Stored items from a collection:
══════════════════════════════
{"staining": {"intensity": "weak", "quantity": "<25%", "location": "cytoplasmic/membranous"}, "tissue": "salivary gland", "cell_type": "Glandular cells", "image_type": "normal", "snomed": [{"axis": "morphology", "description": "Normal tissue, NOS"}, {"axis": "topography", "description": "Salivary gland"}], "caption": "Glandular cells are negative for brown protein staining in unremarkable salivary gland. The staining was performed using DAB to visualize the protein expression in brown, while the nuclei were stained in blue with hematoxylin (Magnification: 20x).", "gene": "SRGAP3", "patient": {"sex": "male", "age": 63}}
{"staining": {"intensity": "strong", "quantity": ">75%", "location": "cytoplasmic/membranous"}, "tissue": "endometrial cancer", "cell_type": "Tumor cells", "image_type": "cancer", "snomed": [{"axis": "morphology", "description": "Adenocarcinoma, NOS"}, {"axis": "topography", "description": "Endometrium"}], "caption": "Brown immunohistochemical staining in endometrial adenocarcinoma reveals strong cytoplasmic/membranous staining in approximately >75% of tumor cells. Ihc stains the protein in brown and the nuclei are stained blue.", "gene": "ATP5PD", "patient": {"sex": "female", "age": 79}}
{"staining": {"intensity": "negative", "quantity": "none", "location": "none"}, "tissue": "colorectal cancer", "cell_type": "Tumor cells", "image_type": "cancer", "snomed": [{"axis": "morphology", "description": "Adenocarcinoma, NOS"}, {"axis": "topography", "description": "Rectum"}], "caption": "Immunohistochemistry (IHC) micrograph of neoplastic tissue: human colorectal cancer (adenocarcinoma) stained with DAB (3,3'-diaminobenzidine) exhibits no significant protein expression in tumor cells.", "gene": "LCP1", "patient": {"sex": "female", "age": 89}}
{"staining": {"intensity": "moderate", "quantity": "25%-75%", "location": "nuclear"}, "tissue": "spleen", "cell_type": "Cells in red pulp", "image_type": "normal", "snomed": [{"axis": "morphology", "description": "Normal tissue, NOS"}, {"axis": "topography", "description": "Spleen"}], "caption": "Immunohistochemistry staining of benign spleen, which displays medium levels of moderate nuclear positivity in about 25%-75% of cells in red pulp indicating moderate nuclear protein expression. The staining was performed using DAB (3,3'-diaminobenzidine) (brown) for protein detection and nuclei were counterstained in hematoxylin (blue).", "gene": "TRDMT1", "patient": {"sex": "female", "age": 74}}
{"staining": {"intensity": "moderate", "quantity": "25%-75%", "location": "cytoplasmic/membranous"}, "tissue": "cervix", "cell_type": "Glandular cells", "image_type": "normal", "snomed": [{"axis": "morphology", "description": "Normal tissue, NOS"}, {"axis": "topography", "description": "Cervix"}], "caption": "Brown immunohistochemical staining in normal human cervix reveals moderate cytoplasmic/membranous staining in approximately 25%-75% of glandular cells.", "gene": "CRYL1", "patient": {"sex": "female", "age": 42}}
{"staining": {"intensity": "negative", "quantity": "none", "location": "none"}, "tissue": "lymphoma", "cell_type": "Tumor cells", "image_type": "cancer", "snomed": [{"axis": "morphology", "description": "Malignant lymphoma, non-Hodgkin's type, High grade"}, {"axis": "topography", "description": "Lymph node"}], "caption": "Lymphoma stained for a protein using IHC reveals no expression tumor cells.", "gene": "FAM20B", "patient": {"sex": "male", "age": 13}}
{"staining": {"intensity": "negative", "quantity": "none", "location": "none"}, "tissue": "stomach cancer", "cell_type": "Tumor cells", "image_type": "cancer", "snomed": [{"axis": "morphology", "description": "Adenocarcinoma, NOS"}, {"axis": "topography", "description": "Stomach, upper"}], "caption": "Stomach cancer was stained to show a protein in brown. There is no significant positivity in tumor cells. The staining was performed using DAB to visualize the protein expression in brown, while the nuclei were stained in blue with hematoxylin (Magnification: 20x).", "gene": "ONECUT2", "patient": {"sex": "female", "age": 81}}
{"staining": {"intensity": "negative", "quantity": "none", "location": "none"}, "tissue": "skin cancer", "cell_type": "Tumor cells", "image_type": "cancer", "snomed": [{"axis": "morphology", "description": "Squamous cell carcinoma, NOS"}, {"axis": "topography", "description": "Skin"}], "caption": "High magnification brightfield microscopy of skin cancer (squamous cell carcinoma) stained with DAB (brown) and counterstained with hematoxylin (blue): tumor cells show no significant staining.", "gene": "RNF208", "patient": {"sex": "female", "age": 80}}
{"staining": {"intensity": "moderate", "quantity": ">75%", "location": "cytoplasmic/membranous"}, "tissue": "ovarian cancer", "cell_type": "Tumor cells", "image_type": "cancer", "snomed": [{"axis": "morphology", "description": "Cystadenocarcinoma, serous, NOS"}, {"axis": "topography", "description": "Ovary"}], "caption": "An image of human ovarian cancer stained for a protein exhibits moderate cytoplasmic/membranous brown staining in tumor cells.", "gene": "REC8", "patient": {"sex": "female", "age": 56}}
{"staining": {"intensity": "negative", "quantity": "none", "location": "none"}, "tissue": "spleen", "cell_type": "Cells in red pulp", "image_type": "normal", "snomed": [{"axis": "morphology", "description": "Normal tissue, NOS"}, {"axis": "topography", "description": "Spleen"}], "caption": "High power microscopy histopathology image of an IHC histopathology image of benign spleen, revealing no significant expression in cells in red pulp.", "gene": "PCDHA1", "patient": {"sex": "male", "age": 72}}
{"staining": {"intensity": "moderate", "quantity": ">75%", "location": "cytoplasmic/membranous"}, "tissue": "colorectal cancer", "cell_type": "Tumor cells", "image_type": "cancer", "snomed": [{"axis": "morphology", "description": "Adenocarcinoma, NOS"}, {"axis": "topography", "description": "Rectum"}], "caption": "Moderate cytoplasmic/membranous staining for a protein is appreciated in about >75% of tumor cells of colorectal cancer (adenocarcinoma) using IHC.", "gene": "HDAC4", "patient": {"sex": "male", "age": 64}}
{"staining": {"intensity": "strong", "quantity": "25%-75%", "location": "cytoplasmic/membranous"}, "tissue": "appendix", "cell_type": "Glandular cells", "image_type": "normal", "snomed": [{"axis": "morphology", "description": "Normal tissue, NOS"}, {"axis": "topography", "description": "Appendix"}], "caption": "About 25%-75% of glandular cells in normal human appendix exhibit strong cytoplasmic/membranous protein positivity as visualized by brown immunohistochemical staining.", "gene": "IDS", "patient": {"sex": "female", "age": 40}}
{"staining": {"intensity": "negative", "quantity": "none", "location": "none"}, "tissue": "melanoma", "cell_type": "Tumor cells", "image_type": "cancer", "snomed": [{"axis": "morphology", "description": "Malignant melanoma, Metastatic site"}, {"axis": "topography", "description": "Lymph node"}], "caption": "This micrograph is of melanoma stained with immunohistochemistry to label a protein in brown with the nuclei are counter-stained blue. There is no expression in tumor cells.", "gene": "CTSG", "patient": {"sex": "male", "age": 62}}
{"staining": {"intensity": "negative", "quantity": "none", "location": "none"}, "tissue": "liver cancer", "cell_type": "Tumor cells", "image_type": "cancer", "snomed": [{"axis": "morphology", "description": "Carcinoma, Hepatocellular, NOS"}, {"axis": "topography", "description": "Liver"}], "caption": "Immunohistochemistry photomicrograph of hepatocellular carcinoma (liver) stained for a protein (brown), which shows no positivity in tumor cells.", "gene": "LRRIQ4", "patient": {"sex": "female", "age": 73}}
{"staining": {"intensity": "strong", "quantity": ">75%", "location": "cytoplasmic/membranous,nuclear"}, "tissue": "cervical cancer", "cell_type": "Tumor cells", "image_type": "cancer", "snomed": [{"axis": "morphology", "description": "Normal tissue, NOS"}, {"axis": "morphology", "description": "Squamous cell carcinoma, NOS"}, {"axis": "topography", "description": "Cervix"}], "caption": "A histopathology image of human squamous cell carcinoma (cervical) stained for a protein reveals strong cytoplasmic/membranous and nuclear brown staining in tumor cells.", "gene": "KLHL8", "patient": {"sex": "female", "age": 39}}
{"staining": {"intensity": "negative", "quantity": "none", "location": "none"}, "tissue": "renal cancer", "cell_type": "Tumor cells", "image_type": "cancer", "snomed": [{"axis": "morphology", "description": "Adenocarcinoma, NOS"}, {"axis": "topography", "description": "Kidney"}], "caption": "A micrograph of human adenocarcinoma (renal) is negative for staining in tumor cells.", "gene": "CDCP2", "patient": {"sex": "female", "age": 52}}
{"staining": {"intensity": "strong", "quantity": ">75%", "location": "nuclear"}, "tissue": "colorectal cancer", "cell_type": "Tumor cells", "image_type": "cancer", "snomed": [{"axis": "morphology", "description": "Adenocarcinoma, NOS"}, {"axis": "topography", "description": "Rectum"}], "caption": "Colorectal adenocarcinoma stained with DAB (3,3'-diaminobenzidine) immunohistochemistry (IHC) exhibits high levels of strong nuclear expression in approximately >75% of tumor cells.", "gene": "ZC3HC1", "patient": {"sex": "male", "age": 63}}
══════════════════════════════
INSTRUCTIONS FOR THE TASK:
Print the lines above from the one with "non-Hodgkin's type, High" through the one with "cancer was stained", both included, exactly as written and nothing more.

WRITTEN SOLUTION:
{"staining": {"intensity": "negative", "quantity": "none", "location": "none"}, "tissue": "lymphoma", "cell_type": "Tumor cells", "image_type": "cancer", "snomed": [{"axis": "morphology", "description": "Malignant lymphoma, non-Hodgkin's type, High grade"}, {"axis": "topography", "description": "Lymph node"}], "caption": "Lymphoma stained for a protein using IHC reveals no expression tumor cells.", "gene": "FAM20B", "patient": {"sex": "male", "age": 13}}
{"staining": {"intensity": "negative", "quantity": "none", "location": "none"}, "tissue": "stomach cancer", "cell_type": "Tumor cells", "image_type": "cancer", "snomed": [{"axis": "morphology", "description": "Adenocarcinoma, NOS"}, {"axis": "topography", "description": "Stomach, upper"}], "caption": "Stomach cancer was stained to show a protein in brown. There is no significant positivity in tumor cells. The staining was performed using DAB to visualize the protein expression in brown, while the nuclei were stained in blue with hematoxylin (Magnification: 20x).", "gene": "ONECUT2", "patient": {"sex": "female", "age": 81}}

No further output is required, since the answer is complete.